Seulement, vous n’avez pas la majorité que vous proclamez. Les résultats définitifs des dernières élections législatives de juillet 2022 publiés par le Conseil constitutionnel donnent à la Coalition Benno bokk yaakaar (Bby) 1 518 137 voix sur un total de suffrages exprimés de 3 260 886, soit un pourcentage de 46,6%. En retenant une marge d’écart de plus ou moins 1 point de pourcentage, on peut considérer que côté électorat, le Président se situe aujourd’hui toutes choses égales par ailleurs, dans la fourchette de 45,6% à 47,6%, synonyme d’un second tour qui n’a pas encore réussi dans notre pays à un Président sortant.
Et en voulant imposer coûte que coûte sa candidature, vous braquez le Peuple contre lui en le poussant à former un bloc autour d’un «tout sauf Macky», qui crée le triple risque d’abord de faire dégringoler davantage sa cote de popularité, ensuite d’anéantir votre rêve de régner pendant 50 ans et enfin d’installer au pinacle un Président par défaut dont l’élection peu réfléchie peut être source de tous les dangers.
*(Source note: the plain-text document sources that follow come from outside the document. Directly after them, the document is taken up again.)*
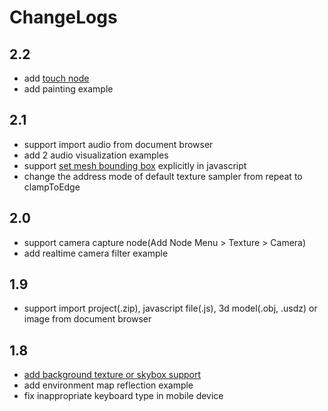 # ChangeLogs

## 2.2

* add [touch node](touch-api)
* add painting example

## 2.1

* support import audio from document browser
* add 2 audio visualization examples
* support [set mesh bounding box](data-conversions?id=mesh) explicitly in javascript
* change the address mode of default texture sampler from repeat to clampToEdge

## 2.0

* support camera capture node(Add Node Menu > Texture > Camera)
* add realtime camera filter example

## 1.9

* support import project(.zip), javascript file(.js), 3d model(.obj, .usdz) or image from document browser

## 1.8

* [add background texture or skybox support](shader-nodes?id=the-clearcolor-input)
* add environment map reflection example
* fix inappropriate keyboard type in mobile device
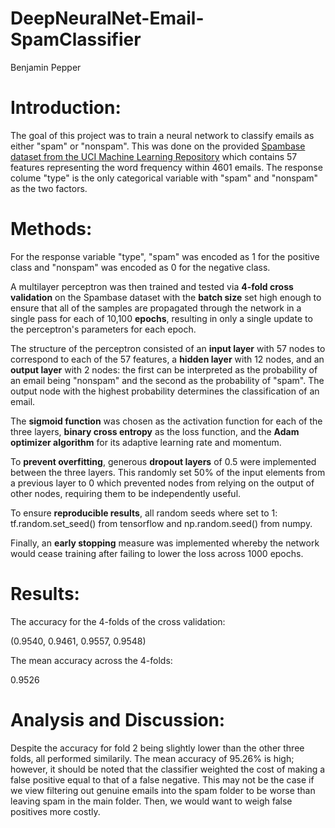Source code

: # DeepNeuralNet-Email-SpamClassifier

Benjamin  Pepper

# Introduction:

The goal of this project was to train a neural network to classify emails as either "spam" or "nonspam". This was done on the provided [Spambase dataset from the UCI Machine Learning Repository](https://archive.ics.uci.edu/ml/datasets/Spambase) which contains 57 features representing the word frequency within 4601 emails. The response colume "type" is the only categorical variable with "spam" and "nonspam" as the two factors.

# Methods:

For the response variable "type", "spam" was encoded as 1 for the positive class and "nonspam" was encoded as 0 for the negative class.

A multilayer perceptron was then trained and tested via **4-fold cross validation** on the Spambase dataset with the **batch size** set high enough to ensure that all of the samples are propagated through the network in a single pass for each of 10,100 **epochs**, resulting in only a single update to the perceptron's parameters for each epoch.

The structure of the perceptron consisted of an **input layer** with 57 nodes to correspond to each of the 57 features, a **hidden layer** with 12 nodes, and an **output layer** with 2 nodes: the first can be interpreted as the probability of an email being "nonspam" and the second as the probability of "spam". The output node with the highest probability determines the classification of an email.

The **sigmoid function** was chosen as the activation function for each of the three layers, **binary cross entropy** as the loss function, and the **Adam optimizer algorithm** for its adaptive learning rate and momentum.

To **prevent overfitting**, generous **dropout layers** of 0.5 were implemented between the three layers. This randomly set 50% of the input elements from a previous layer to 0 which prevented nodes from relying on the output of other nodes, requiring them to be independently useful.

To ensure **reproducible results**, all random seeds where set to 1: tf.random.set_seed() from tensorflow and np.random.seed() from numpy.

Finally, an **early stopping** measure was implemented whereby the network would cease training after failing to lower the loss across 1000 epochs.

# Results:

The accuracy for the 4-folds of the cross validation:

(0.9540, 0.9461, 0.9557, 0.9548)
 
The mean accuracy across the 4-folds:

0.9526

# Analysis and Discussion:

Despite the accuracy for fold 2 being slightly lower than the other three folds, all performed similarily. The mean accuracy of 95.26% is high; however, it should be noted that the classifier weighted the cost of making a false positive equal to that of a false negative. This may not be the case if we view filtering out genuine emails into the spam folder to be worse than leaving spam in the main folder. Then, we would want to weigh false positives more costly.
Dès lors, il n’est même pas stratégiquement intelligent pour Bby de porter son choix sur lui en 2024, à moins de vouloir sa perte. «Rien n’est si dangereux qu’un ignorant ami ; mieux vaudrait un sage ennemi» (Jean de La Fontaine). Maître Abdoulaye Wade, alors Président, s’était plaint dans une citation similaire, des sorties incontrôlées d’un de ses affidés, souvent maladroites et désastreuses, qui nuisaient plus qu’elles ne servaient.
Depuis quelque temps, les membres de la famille du Prince sortent un à un ou par petites vagues, tâtent le pouls, jettent leur ballon de sonde, mais vont bientôt, si on n’y prend pas garde, envahir la cité et propager la peste comme les rats d’égouts. La violation des règles démocratiques et le coup d’Etat constitutionnel qu’ils préparent sont bien «un potentiel détonateur de meurtres et de morts». Ils sont déjà parvenus à installer la panique dans une bonne frange de la population qui, par peur de bain de sang, s’est dit prête à accepter un éventuel forfait en espérant montrer son désaccord dans les urnes. C’est déjà un début de succès pour eux.
Ils méritent d’être débusqués, traqués et neutralisés avant qu’il ne soit trop tard. De responsabilité et de conviction, ils n’en montrent pas encore dans leurs textes où n’apparaissent que l’opportunisme et la perfidie. Vivons et militons pour l’éthique tout court, en tant qu’ensemble des règles morales que tout le personnel politique doit épouser en vue d’œuvrer pour la stabilité, la cohésion et le progrès de la société.